The chaos of October 7 unfolded with merciless speed. Around 2 p.m., as Ran battled to keep the terrorists at bay, an IDF force arrived, misreading the scene. Sharona, who was with her husband moments before, recalled the shouts from outside: “Terrorist, terrorist!” She watched Ran race upstairs to respond, then heard the soldiers call out “second floor.”

Desperate, she leaned from a window, screaming, “Don’t shoot! Don’t shoot!” and urged Ran to retreat to the safe room. “I shouted, ‘Quick, come in, they think you’re a terrorist,’” she said. He was steps away from safety when the gunfire erupted. “The second he entered the house, they sprayed the entire floor,” she recounted. Ran fell, killed by a bullet intended for the enemy he had been fighting.

Sharona’s account of that moment is steeped in a haunting clarity. “If they had approached the door or tried to negotiate, they would have realized it was us,” she said, her words heavy with what might have been.

The IDF has suggested a sniper fired the fatal shot, but Sharona believes it was a squad unloading a barrage of bullets in a frantic sweep. “Everything happened very quickly,” she said. “There was an unbearable trigger-happiness.” Yet, standing beside her husband’s body, surrounded by young soldiers with “frightened faces,” she found herself offering absolution. “I told them I wasn’t angry and I understood the mistake,” she said, a gesture of grace amid her grief. “These were 19- and 20-year-old guys who thought there was a hostage situation, determined to save Jews.”

Ran’s death was not an isolated tragedy that day. The IDF investigation, presented by figures including Major General Dan Goldfus and Lieutenant Colonel Yaron Sitbon, revealed that at least two other civilians in Nahal Oz—teenager Tomer Eliaz-Arava and his mother, Dikla—were likely killed by Israeli fire in similar errors, part of the fog of war that enveloped the kibbutz as 180 terrorists infiltrated in three waves.

The briefing began with an apology: “We’re sorry we failed to protect you,” the officers told residents, a stark admission of the military’s collapse on a day that saw 15 locals murdered and two still held captive in Gaza.

For Sharona, the investigation brought answers, however incomplete. “We got answers—it was a tragic mistake,” she said. She met with the Givati Brigade commander and Lieutenant Colonel Sitbon, who had been at their home after the shooting, piecing together the sequence of events.

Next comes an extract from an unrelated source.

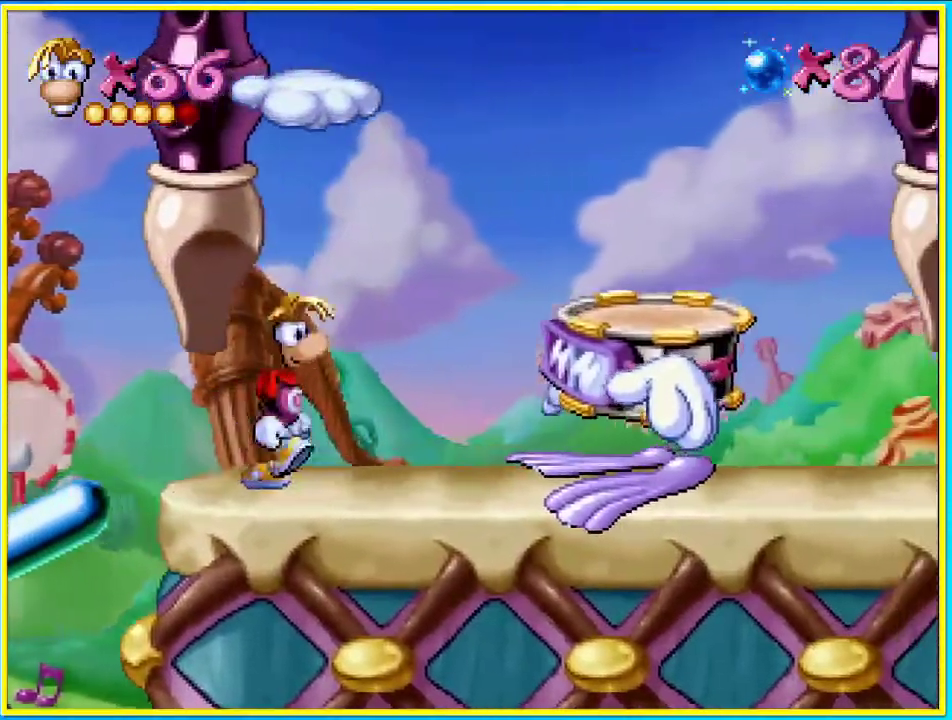
{"buttons": ["CROSS", "DPAD_RIGHT"], "left_stick": "center", "right_stick": "center", "events": [[135, "CROSS", "down"]]}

Ran, a member of the kibbutz’s emergency response team, was posthumously recognized as an IDF casualty, a soldier in spirit if not in uniform that day. “He was like Rambo,” Sharona said, conjuring an image of a man who refused to cower. “He wouldn’t have let anyone put him in the safe room to hide.”

The broader investigation painted a grim picture of Nahal Oz’s fate. Terrorists breached the back gate at 7 a.m., followed by waves from the north and other entry points over hours. The kibbutz’s security coordinator, Ilan Fiorentino, fell early, leaving few armed defenders. Eleven Special Police Unit fighters battled valiantly, preventing an even worse slaughter, though one died and four were wounded. Maglan commandos arrived near noon but were ambushed en route, entering only at 1:15 p.m.—too late for Ran and others. Residents, like Sharona’s children, remain defiant. “Mom, we’re going home,” they told her, despite the trauma, echoing her resolve: “We have no other country.”

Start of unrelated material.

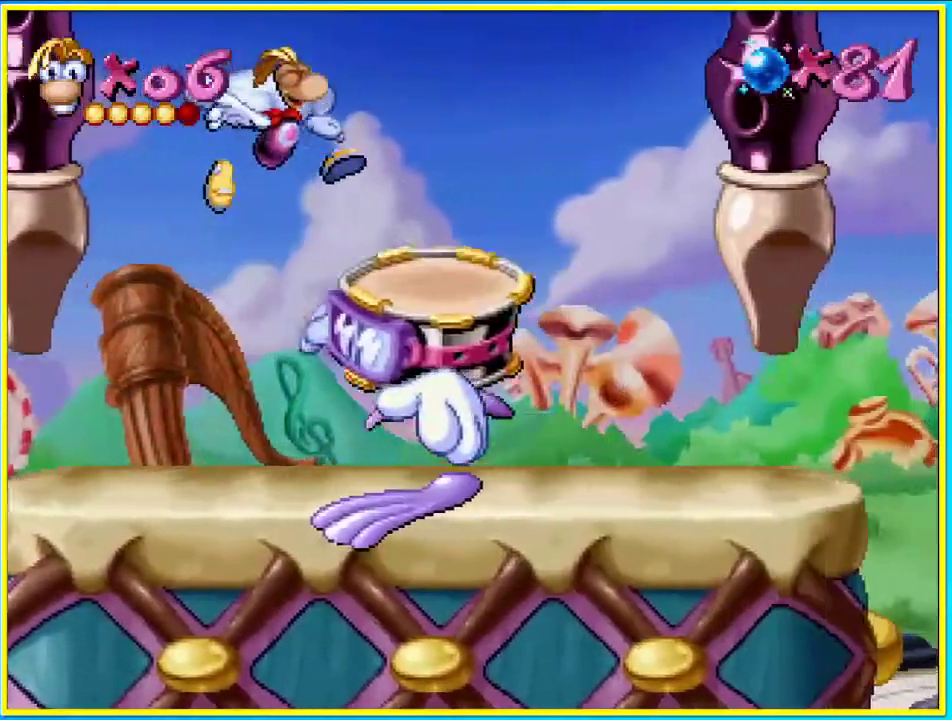
{"buttons": ["DPAD_RIGHT"], "left_stick": "center", "right_stick": "center", "events": [[201, "CROSS", "up"]]}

The IDF declined to release full findings until Friday but issued a statement acknowledging its failure. “On October 7, the IDF failed in its mission,” it said, honoring “the bravery of the emergency response teams, IDF soldiers, reservists, and civilians who risked their lives.”

For Sharona, Ran’s legacy is indelible. “He loved the kibbutz and gave his whole life to it,” she said. “I imagine Tzachi Idan, Omri, and everyone who was kidnapped or murdered, and tell myself, ‘I’m going back there.’ We are stronger than this.” Ran chose Nahal Oz for a reason, she added—a reason that endures, even in his absence.